The team confirmed that the newly rendered image is consistent with the EHT data and theoretical expectations, including the bright ring of emission that hot gas falling into the black hole is expected to produce. Creating an image required assuming an appropriate form of the missing information, which PRIMO accomplished by building on the 2019 discovery that the M87 black hole looked as predicted in broad detail.
“Approximately four years after the first horizon-scale image of a black hole was unveiled by EHT in 2019, we have marked another milestone, producing an image that utilizes the full resolution of the array for the first time,” stated Psaltis. “The new machine learning techniques that we have developed provide a golden opportunity for our collective work to understand black hole physics.”
The new image should lead to more precise estimates of the M87 black hole’s mass and the physical parameters that determine its current appearance. The data also allows researchers to place more constraints on alternatives to the event horizon (due to the darker central brightness depression) and perform more robust gravity tests (due to the narrower ring size). PRIMO can also be used to analyze additional EHT observations, such as Sgr A*, the central black hole in our own Milky Way galaxy.
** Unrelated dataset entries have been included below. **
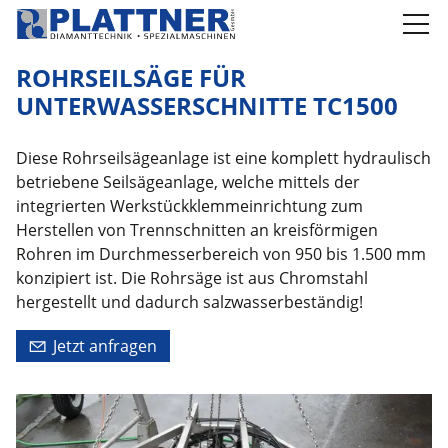
Produkte
ROHRSEILSÄGE FÜR
UNTERWASSER­SCHNITTE TC1500
Diamantseilsägen Beton
Diamantseilsägen Naturstein
Diese Rohrseilsägeanlage ist eine komplett hydraulisch
Zubehör zu Diamantseilsägen
betriebene Seilsägeanlage, welche mittels der
integrierten Werkstückklemmeinrichtung zum
Diamantseilverbinder
Herstellen von Trennschnitten an kreisförmigen
Portalseilsägen
Rohren im Durchmesserbereich von 950 bis 1.500 mm
Rohrseilsägen
konzipiert ist. Die Rohrsäge ist aus Chromstahl
Sägekette für Rohrschnitte DSW-PCD-2250
hergestellt und dadurch salzwasserbeständig!
Rohrseilsäge für Unterwasserschnitte TC1500
Jetzt anfragen
Rohrseilsäge W 600
Spezialseilsägen
Bohren und Zubehör
Schärfplatten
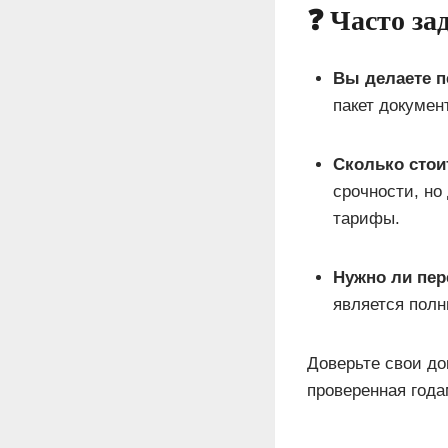
❓ Часто за
Вы делаете п
пакет докумен
Сколько стои
срочности, но
тарифы.
Нужно ли пер
является полн
Доверьте свои до
проверенная год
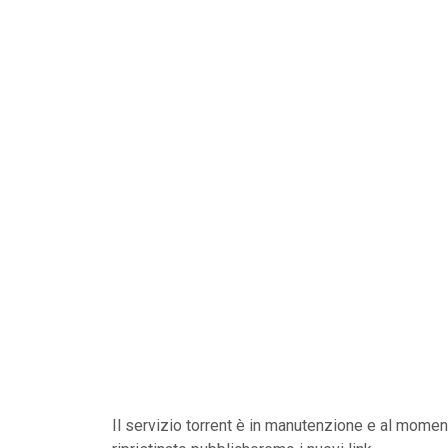
Il servizio torrent è in manutenzione e al mome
M87 is a large, nearby galaxy in the Virgo cluster of galaxies. A mysterious jet of hot plasma was observed to emanate from its center over a century ago. Beginning in the 1950s, the then-new technique of radio astronomy showed the galaxy to have a compact bright radio source at its center. During the 1960s, M87 had been suspected to have a massive black hole at its center powering this activity.
Measurements taken with ground-based telescopes beginning in the 1970s, and later with the Hubble Space Telescope beginning in the 1990s, provided strong evidence that M87 did, in fact, contain a black hole weighing several billion times the mass of the Sun, based on observations of the high velocities of stars and gas orbiting its center. The 2017 EHT observations of M87 were obtained over several days using multiple radio telescopes linked together at the same time to achieve the highest resolution possible. The now-iconic “orange donut” image of the M87 black hole, released in 2019, was the first attempt to create an image based on these observations.
“The 2019 image was just the beginning,” stated Medeiros. “If a picture is worth a thousand words, the data underlying that image have many more stories to tell. PRIMO will continue to be a critical tool in extracting such insights.”